Passage —
++++++
Stephen E. Schrumpf, McNeely, Stephenson, Thopy & Harrold, Shelbyville, IN, Attorney for Appellees.
RILEY, Judge.
Appellants-Plaintiffs, John E. Byrd and Deanna J. Byrd (collectively, "the Byrds"), appeal the trial court's entry of summary judgment in favor of Appellees-Defendants,[1] E.B.B. Farms (E.B.B.) and Robert Caldwell[2] (Caldwell).
We affirm.
The Byrds raise one issue, which we restate as follows: whether the trial court erred in determining that the business relationship between E.B.B., Caldwell and Schuck was one of farming on shares, which is a landlord-tenant relationship.
On February 20, 2001, the Byrds filed a complaint in Union County, Indiana, against E.B.B., Caldwell, and Schuck. In their complaint, the Byrds alleged that they owned a tree farm, which is adjacent to farmland owned by E.B.B., managed by Caldwell, and farmed by Schuck. The Byrds alleged that in the spring of 2000, Schuck, at the direction and with the concurrence of Caldwell, sprayed herbicide on E.B.B. farmland, known as E.B.B.3. The complaint further argued that the herbicide was sprayed at a time when the wind velocity was great; therefore, the excess herbicide was blown onto the Byrds' tree farm and damaged most of their nursery stock.
On April 16, 2001, E.B.B. and Caldwell filed their answer to the Byrds' complaint. In their answer, E.B.B. and Caldwell denied the allegations of negligence and asserted comparative fault and failure to mitigate damages by the Byrds as defenses. Additionally, E.B.B. and Caldwell claimed that the damage was caused by the actions of other property owners.
++++++
Information supplied —
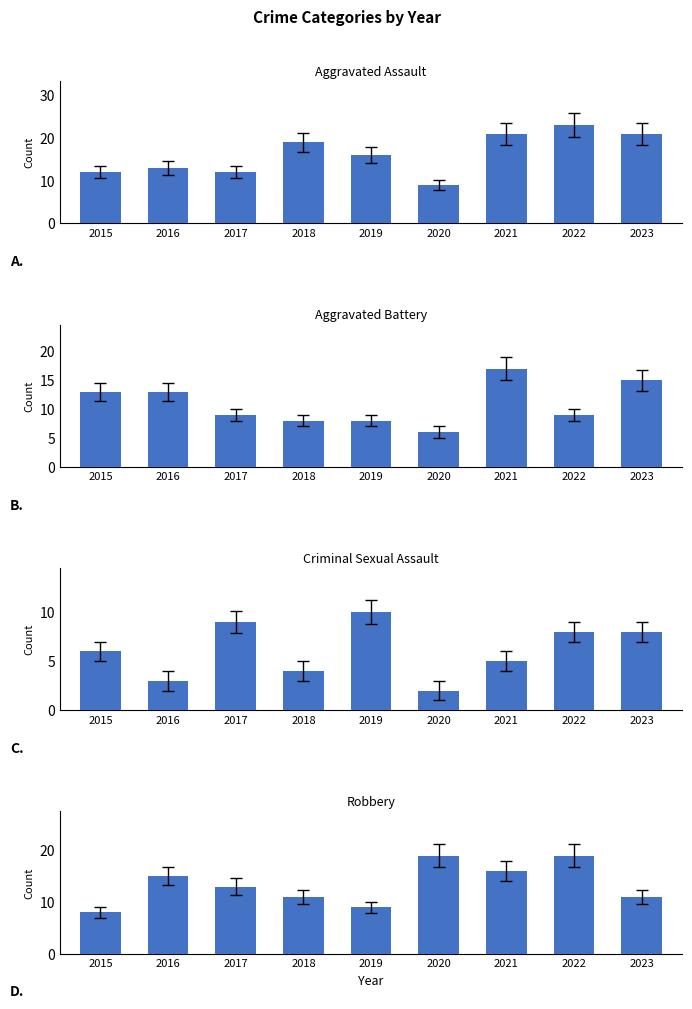

Which has a higher value, 2019 or 2015?

2019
++++++
Required work —
1 – Reproduce a portion of the appellate opinion word for word, beginning with "On April 16, 2001, E.B.B." and ending after "other property owners.".
2 – In the appellate opinion, in which county and state did the Byrds file their complaint?

Outputs by task —
1 –
On April 16, 2001, E.B.B. and Caldwell filed their answer to the Byrds' complaint. In their answer, E.B.B. and Caldwell denied the allegations of negligence and asserted comparative fault and failure to mitigate damages by the Byrds as defenses. Additionally, E.B.B. and Caldwell claimed that the damage was caused by the actions of other property owners.

2 – Union County, Indiana.